There are many things in our lifetime that we will never fully comprehend. Losing a loved one is one of them.
Trying to make sense of how someone could be there one second - a living, breathing person who was warm to the touch, and who helped you navigate life’s many mysteries - and gone the next will send your mind into a dark spiral (if you spend too much time thinking about it).
Everyone knows the 5 stages of the grieving process: denial, anger, bargaining, depression, and acceptance but what does that all actually mean? How does knowing this process help you continue living your life after someone important has passed?
The first thing any of us want to do when we’re in pain is to be on the other side of it. Dealing with pain isn’t fun, however, running away from it will only do more damage than good in the long run. It will only prolong the healing process.
You’re going to be in pain. You’re going to cry. Let it happen. Take all the time you need. When you’re ready - go through old photos, videos, and voice recordings. Being exposed to the images you’re trying so desperately to avoid will help you get more desensitized to them. It’s hard to think of the good times when you’re too busy running away from anything that reminds you of them.
You Will Have Outbursts
Realize that anything can and will trigger you into a memory of them. Even when it doesn’t pull up a mental image of them in your mind, it might still evoke a strong emotion (commonly anger or sadness).

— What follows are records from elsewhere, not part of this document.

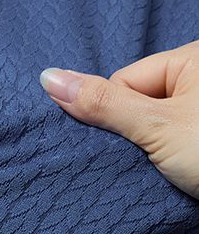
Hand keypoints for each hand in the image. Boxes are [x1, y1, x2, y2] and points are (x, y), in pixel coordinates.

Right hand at [40, 40, 198, 198]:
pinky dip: (156, 161)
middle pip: (133, 104)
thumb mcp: (156, 126)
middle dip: (126, 134)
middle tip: (135, 159)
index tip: (120, 142)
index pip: (123, 81)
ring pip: (146, 127)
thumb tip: (48, 78)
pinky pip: (162, 143)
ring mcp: (196, 114)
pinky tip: (161, 174)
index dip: (111, 113)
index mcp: (191, 59)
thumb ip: (103, 104)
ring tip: (150, 170)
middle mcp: (195, 82)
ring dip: (139, 151)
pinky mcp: (195, 142)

Don’t beat yourself up for these outburst. They’re going to happen, it’s just a part of the healing process. However, you should never use it as an excuse to be cruel to others. Everything you say and do can have consequence and you’re responsible for your actions. In the heat of the moment, grief can make us do out uncharacteristic things. Decipher whether it was grief or a desperate attempt at control. If it’s the latter, take the proper steps to prevent it from getting worse.
Understand You’ve Done Nothing Wrong and Could Not Have Changed the Outcome
One of the first things you might find yourself doing is blaming yourself for what happened. You might think: “I could have prevented it,” “if only I paid more attention,” or “I could have done more.”
The truth is, you did what you could in that moment and ultimately, you’re not a superhero, you’re only human. You can only do so much. Kicking yourself over what ifs will not turn back time or bring them back. The outcome will always remain the same and you have to accept that unfortunate fact.
Reach Out Even When You Want to Pull Away
Having a support group is very important during this period in your life. Even sharing your loss with friends, family, and coworkers will make you realize that other people in your life have also experienced loss.
During a time where you might feel alone and like no one else could possibly know how you feel, these people can share their personal experience with losing someone and how they overcame it. Surround yourself with people who care and understand how painful this period in your life is.
Eventually you’ll realize that you’ve accepted what happened. The time frame is different for everyone - it might be short for some and take years for others. Whenever it happens, that doesn’t mean the pain will magically disappear and you’ll never mourn the loss of your loved one again. It will always be painful. Some times to the point where you will cry. But for the most part, you’re able to think about that person fondly rather than replaying a constant loop of sad memories.
Good Memories Will Come (in Due Time)
There will come a day when you look at a specific object, think of them, and smile. Impossible right? It’s not. If you’ve only recently lost someone, it probably feels like it is but eventually you’ll get there.
Life is short but the time we spend together will always be special and cherished. No one wants to leave this Earth and become a dark cloud on someone else’s life. We owe it to them to remember them fondly. Take the lessons they taught with you, don’t shy away from the shows you used to watch together, or the music they introduced you to. When you’re ready, let it become good memories.
Losing someone is never easy. Even over time, the pain doesn’t fully go away but it does lessen and it becomes easier to manage. The grieving process can be a rocky ride but always remember: you can and will get through it.
One day, you’ll think of them and instead of feeling dread, you’ll feel grateful you had the chance to know them.